Services like Netflix and YouTube have made the most recent films readily available to anyone. Can we find anything of value in the muck of b-movies, ambitious failures and exploitative crap-fests? We’re going to find out in Dispatches from Instant View Purgatory.
What’re we watching: “Hudson Hawk,” an infamous $48 million flop that closed TriStar Pictures and almost ruined writer and star Bruce Willis’ career. This was in 1991, right after “Die Hard 2.” It still almost destroyed Willis. It was that bad.
What does it look like: Imagine everything you liked about the original and remake of “Ocean’s 11.” Now take all of that away and add a bunch of cartoony slap-stick, “Paint Your Wagon” style and a variety of terrible performances. Looks awful, doesn’t it?

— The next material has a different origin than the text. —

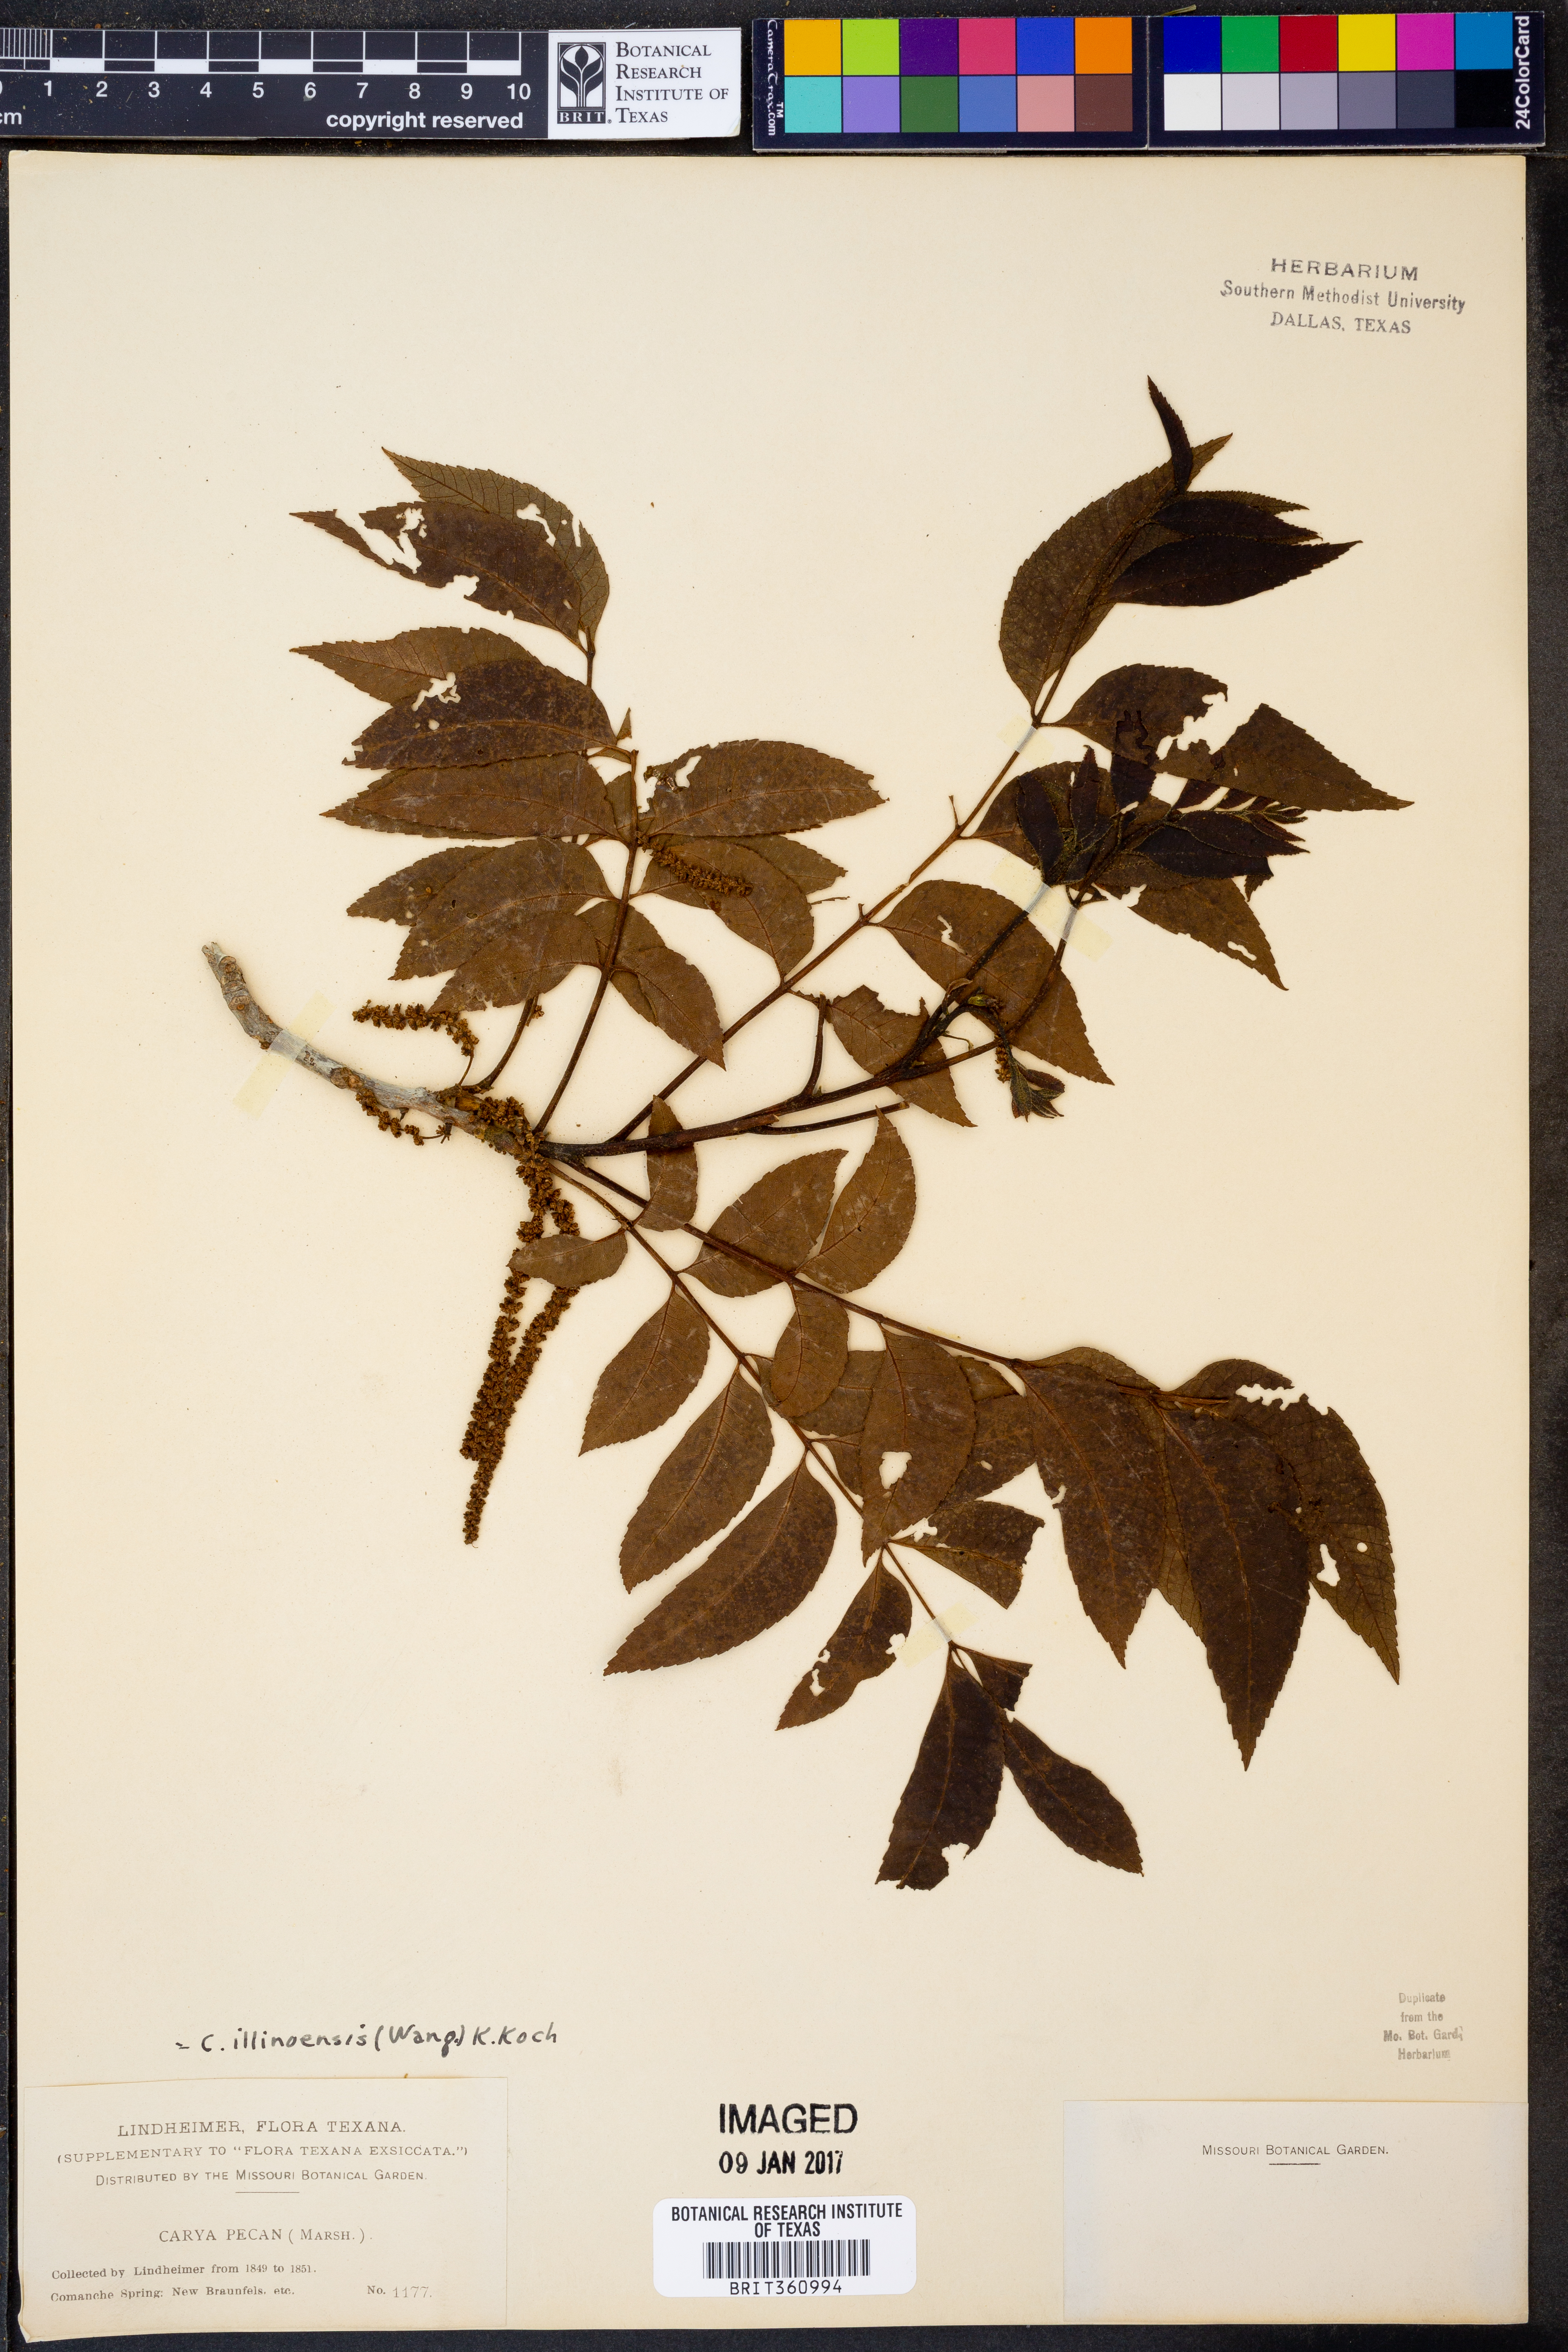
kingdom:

What’s going on: Willis stars as the Hudson Hawk, an infamous cat burglar who gets out of jail only to have a variety of factions try to enlist him to pull off a series of jobs. He sings and dances with his partner, played by Dan Aiello, as they commit crime in search of a da Vinci relic hidden somewhere in Europe.
What works: The movie is a who’s-who of people who were briefly popular in the ’90s. Frank Stallone, Sandra Bernhard, David Caruso and Andie MacDowell all have starring roles. If that’s something you would like to see, “Hudson Hawk” is willing to provide it in one of the most painful settings possible.
What doesn’t: Virtually everything. From the first forced sing-along, to the hang-gliding, Nintendo referencing finale, this is one of the worst movies of the 90s. It’s a movie that tortures you for wanting to see it. It’s like Bruce Willis leers at you from the screen, daring you to watch, asking if you have the gall to sit through this ambitiously terrible lark.
Skip to: The credits would be a really great place to jump to. The first singing robbery isn’t too terrible, and it gives you a nice intro to what the rest of the movie looks like. I guess you might as well watch the grenade launching sing-along at the end, despite it being one of the dumbest sequences I’ve probably ever seen.
The Verdict: I hate to damn a movie permanently. I love to celebrate ambitious failures and look past the problems of a movie and see it for what it wanted to be, but “Hudson Hawk” is just that terrible of a movie. Don’t watch it. Don’t even watch it out of curiosity. I’m begging you. Please.